European emissions trading system to be extended to shipping
From 1 January 2024, shipping lines whose fleets call at European ports will have to purchase freely tradable emissions certificates. Maritime transport currently accounts for 2.5 per cent of global CO2 emissions and 13 per cent of total greenhouse gas emissions from the transport sector in the EU. For this reason, the European Commission has also proposed regulatory measures for the complete decarbonisation of shipping by 2050 as part of its Fit for 55 package. In a first step, emission allowances will be issued to shipping companies, which can then be freely traded. This is intended to create a market price for CO2 emissions and incentivise emission reductions.

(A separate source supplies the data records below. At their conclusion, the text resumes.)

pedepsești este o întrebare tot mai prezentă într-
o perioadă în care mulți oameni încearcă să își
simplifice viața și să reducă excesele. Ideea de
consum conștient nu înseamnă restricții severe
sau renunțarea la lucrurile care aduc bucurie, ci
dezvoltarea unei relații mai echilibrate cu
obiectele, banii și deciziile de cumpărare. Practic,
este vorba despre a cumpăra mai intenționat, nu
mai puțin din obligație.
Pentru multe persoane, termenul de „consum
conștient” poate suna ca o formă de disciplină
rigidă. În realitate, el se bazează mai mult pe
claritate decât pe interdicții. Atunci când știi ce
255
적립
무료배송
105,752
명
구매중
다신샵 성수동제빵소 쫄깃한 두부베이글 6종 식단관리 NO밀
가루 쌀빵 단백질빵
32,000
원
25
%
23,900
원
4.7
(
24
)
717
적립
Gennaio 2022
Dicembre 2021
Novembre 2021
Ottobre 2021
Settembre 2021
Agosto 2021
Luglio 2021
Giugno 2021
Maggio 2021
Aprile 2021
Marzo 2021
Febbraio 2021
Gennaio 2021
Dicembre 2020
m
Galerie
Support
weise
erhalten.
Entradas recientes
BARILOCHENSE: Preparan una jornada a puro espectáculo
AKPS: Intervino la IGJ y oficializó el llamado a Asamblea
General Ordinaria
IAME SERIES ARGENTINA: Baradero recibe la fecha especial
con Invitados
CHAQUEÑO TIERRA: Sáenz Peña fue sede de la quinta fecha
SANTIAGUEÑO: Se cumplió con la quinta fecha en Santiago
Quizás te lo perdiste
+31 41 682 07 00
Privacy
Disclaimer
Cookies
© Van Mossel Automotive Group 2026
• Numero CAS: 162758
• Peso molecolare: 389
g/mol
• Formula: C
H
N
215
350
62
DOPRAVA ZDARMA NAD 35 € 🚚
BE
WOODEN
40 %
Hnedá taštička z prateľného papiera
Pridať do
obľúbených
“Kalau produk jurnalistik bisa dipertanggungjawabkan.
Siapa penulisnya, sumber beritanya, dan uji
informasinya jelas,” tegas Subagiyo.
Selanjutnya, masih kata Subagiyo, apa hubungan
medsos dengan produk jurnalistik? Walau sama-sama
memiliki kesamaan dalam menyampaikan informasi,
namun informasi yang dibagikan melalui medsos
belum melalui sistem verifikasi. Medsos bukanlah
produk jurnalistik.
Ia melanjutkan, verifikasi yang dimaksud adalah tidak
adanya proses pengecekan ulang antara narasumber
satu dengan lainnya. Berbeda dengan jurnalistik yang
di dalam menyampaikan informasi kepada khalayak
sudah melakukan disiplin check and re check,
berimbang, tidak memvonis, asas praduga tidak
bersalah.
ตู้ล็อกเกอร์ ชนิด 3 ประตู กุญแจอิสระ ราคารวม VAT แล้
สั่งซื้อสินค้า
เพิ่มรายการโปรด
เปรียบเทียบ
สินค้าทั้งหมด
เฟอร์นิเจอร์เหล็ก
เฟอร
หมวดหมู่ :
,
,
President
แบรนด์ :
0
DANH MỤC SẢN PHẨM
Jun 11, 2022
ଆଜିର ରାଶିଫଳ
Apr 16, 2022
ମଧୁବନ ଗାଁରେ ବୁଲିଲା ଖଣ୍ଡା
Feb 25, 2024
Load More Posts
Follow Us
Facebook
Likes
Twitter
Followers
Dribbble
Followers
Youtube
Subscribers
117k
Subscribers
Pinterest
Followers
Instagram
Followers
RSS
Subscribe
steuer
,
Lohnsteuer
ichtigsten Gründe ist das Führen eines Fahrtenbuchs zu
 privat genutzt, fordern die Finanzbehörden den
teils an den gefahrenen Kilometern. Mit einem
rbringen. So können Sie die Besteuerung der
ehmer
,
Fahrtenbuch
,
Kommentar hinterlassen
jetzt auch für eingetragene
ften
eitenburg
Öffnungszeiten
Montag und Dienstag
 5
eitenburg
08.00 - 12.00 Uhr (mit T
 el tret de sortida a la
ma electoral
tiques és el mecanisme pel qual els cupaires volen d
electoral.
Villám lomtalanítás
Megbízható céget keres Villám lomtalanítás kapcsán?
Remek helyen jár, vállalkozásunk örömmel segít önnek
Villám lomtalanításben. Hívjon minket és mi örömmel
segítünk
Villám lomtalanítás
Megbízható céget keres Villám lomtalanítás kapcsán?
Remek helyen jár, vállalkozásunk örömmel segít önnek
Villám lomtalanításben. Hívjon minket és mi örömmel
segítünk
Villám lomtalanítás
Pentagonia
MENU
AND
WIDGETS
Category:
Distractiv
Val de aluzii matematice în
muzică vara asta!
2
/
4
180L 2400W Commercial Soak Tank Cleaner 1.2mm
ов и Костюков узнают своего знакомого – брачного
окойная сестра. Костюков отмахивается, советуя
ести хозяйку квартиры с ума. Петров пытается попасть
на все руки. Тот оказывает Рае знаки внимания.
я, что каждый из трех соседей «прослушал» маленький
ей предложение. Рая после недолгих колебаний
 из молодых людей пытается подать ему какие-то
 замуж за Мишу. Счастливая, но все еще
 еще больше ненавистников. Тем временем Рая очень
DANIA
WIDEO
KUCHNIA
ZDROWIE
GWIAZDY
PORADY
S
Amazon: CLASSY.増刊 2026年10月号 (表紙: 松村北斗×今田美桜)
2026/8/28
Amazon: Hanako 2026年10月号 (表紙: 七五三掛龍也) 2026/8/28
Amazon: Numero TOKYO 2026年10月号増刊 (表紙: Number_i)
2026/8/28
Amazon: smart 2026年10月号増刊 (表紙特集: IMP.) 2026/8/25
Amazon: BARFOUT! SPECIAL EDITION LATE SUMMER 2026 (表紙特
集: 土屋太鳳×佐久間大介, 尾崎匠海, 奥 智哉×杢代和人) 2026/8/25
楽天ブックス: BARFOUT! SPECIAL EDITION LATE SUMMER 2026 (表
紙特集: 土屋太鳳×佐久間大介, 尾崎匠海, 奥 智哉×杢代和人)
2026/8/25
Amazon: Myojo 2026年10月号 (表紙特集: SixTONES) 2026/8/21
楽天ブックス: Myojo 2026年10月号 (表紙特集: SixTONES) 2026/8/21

For international maritime transport (port of arrival or departure is in the EU), shipping companies - regardless of their flag - must purchase certificates for 40 per cent of their fleet's emissions. The quota will then rise to 70 per cent from 2025 and to 100 per cent from 2026. Voyages between EU ports will be covered by the EU ETS at 100 per cent from 2024. Exact billing models are not yet known, but an example calculation can be used to estimate the certificate price (40 per cent) for a standard 40-foot container from Shanghai to Hamburg at around 350.00 euros. These costs incurred by the shipping companies will most likely be passed on to the shipping industry and thus have a noticeable impact on the shipping costs.